REQUIRED ACTION |
Pick every line from the data that holds the word "lettered".

═══ DATA TO EXAMINE

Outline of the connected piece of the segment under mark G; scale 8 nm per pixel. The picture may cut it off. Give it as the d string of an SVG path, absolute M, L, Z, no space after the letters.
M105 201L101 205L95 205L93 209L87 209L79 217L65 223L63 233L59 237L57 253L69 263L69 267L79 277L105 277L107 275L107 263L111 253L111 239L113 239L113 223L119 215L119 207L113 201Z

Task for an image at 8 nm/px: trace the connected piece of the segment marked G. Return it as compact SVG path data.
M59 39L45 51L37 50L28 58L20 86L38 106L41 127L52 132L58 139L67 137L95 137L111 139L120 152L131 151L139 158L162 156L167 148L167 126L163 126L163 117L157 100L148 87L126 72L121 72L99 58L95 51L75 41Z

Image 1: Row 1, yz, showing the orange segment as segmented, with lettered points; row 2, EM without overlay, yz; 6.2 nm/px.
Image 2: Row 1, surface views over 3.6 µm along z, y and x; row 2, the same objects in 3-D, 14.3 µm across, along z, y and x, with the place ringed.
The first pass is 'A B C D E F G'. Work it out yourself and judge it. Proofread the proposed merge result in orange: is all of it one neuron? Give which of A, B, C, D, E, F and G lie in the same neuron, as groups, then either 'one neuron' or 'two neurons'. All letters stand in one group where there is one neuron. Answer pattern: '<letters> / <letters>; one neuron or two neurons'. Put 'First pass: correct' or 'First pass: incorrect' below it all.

══════
═══ DATA TO EXAMINE

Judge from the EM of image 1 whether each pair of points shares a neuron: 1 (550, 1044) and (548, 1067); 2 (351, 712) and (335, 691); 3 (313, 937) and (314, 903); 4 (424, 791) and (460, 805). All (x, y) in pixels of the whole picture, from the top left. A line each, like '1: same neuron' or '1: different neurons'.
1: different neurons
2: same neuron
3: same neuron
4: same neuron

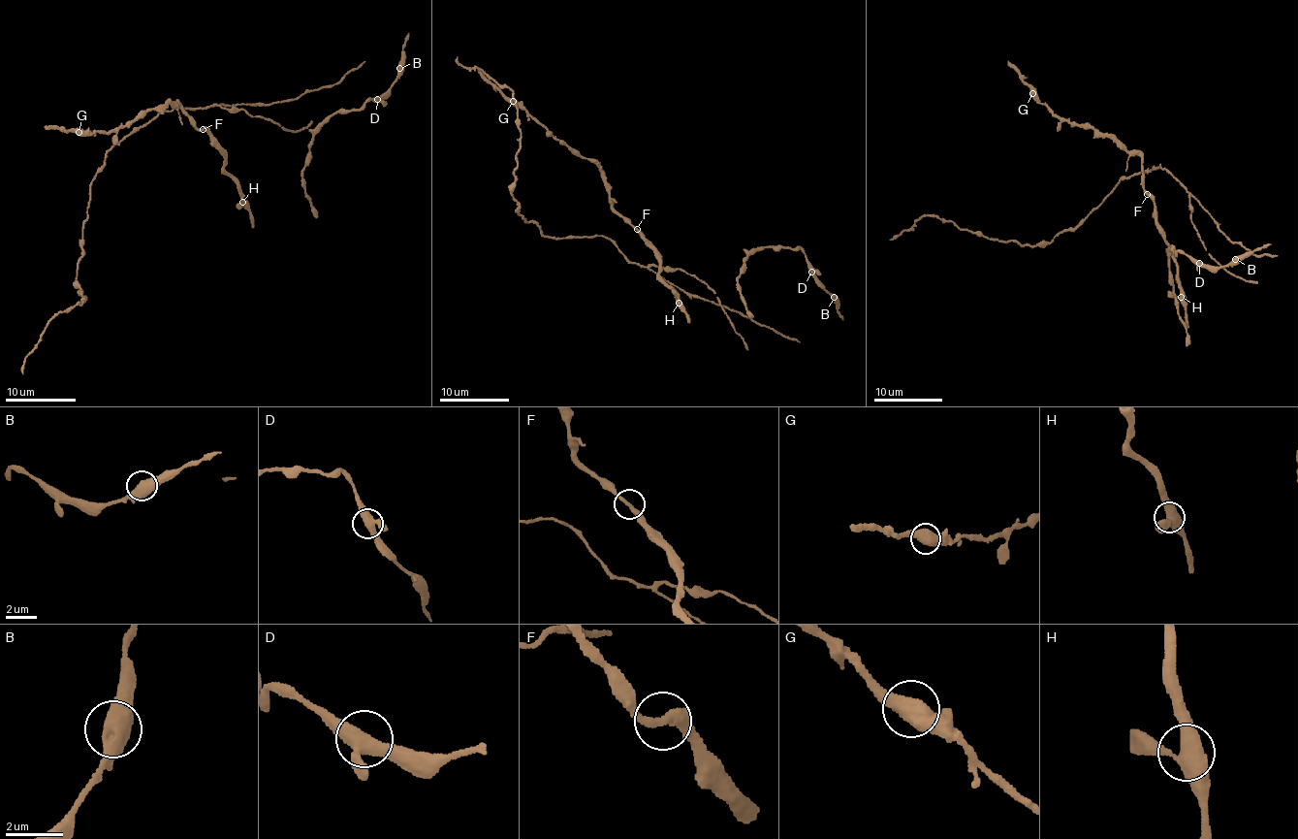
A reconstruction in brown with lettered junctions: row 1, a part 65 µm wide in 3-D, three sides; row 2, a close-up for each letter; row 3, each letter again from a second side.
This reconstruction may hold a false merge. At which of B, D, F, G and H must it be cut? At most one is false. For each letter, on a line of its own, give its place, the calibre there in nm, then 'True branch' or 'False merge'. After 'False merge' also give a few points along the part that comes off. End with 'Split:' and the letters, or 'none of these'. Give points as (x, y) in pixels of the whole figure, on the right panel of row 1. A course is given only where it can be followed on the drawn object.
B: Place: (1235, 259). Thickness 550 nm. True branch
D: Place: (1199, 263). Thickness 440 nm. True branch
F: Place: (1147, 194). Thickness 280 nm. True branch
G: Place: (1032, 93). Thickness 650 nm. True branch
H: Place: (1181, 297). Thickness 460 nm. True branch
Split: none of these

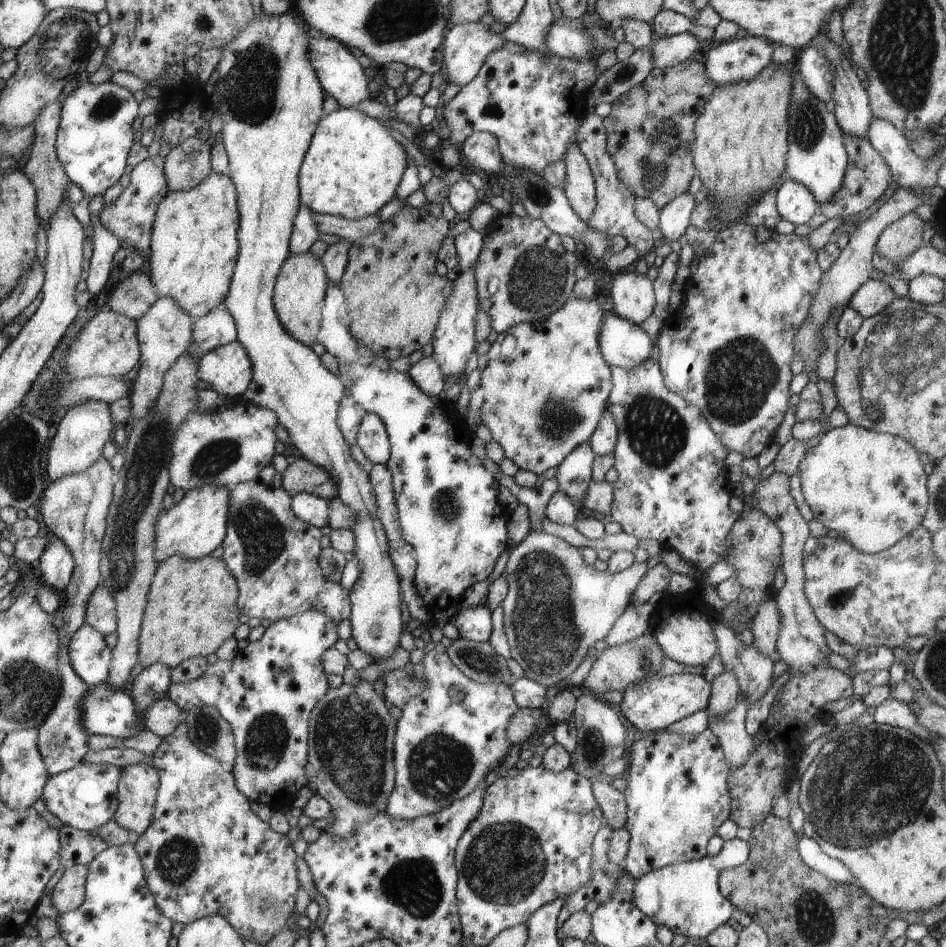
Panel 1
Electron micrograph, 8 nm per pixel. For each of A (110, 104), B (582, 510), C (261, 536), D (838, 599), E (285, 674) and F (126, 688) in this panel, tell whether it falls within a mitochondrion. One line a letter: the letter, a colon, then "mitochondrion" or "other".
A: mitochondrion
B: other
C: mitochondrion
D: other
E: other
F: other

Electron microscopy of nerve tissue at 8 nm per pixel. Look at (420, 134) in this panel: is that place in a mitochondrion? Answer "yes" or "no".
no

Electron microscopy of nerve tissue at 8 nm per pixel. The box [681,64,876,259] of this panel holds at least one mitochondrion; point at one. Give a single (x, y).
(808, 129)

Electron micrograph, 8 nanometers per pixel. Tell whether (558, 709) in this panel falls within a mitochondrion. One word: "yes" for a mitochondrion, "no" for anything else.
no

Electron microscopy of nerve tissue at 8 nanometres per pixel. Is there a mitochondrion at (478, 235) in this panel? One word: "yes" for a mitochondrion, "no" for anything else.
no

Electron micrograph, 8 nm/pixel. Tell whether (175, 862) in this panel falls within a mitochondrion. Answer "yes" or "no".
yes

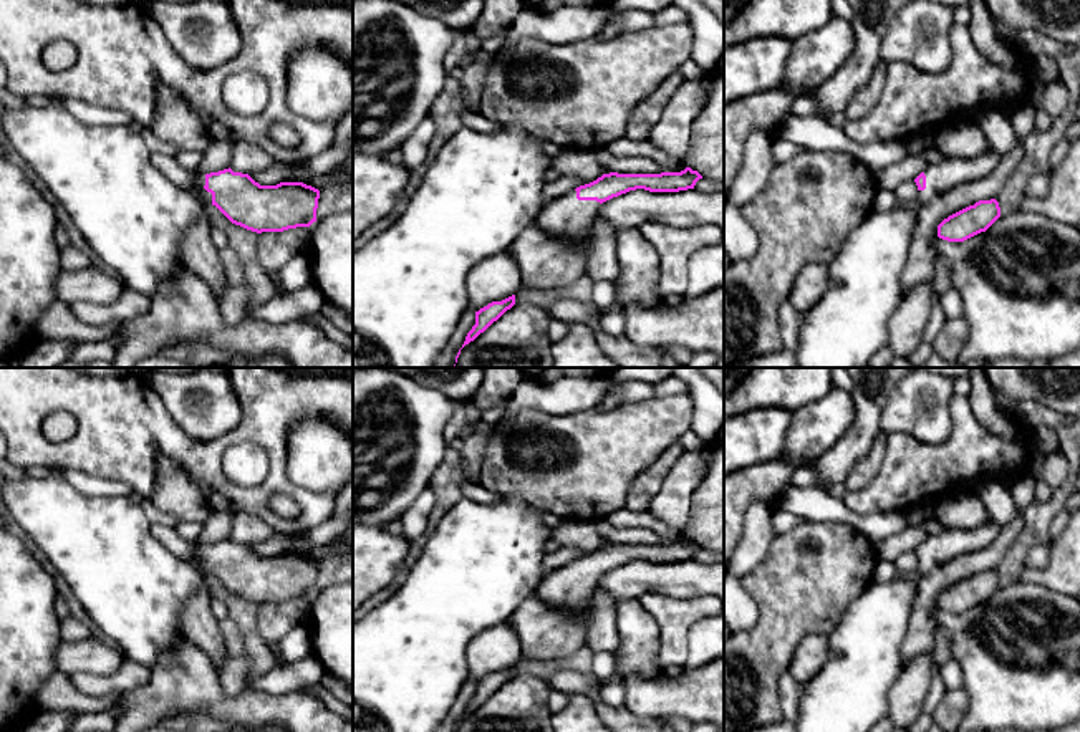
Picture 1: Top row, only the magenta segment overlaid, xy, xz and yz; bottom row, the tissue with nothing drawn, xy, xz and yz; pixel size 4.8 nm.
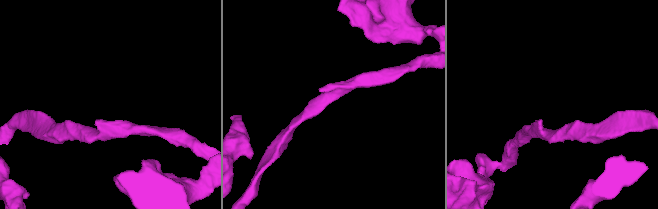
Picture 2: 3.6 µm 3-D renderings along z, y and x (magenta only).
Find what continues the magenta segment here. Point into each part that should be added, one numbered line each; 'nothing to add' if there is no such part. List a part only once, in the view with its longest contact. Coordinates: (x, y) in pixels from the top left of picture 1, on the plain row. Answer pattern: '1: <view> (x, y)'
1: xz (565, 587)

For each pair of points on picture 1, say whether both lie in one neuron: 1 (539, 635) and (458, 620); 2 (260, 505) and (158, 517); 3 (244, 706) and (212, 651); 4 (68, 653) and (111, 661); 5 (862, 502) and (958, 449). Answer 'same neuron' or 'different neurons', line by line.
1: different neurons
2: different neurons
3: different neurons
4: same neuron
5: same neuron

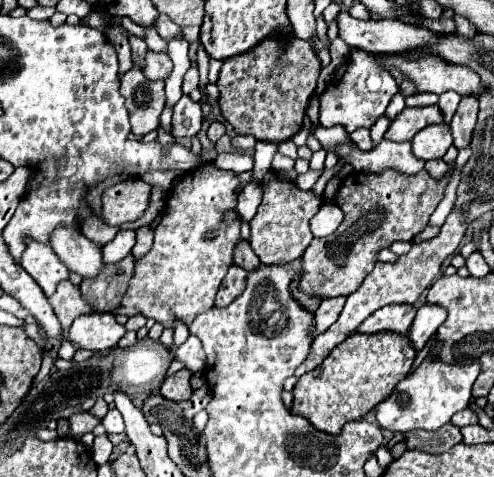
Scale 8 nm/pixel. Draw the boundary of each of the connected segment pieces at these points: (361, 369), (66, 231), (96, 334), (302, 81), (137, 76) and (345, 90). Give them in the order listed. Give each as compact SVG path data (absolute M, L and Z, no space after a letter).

══════

TASK RESPONSE |
Image 1: Row 1, yz, showing the orange segment as segmented, with lettered points; row 2, EM without overlay, yz; 6.2 nm/px.
A reconstruction in brown with lettered junctions: row 1, a part 65 µm wide in 3-D, three sides; row 2, a close-up for each letter; row 3, each letter again from a second side.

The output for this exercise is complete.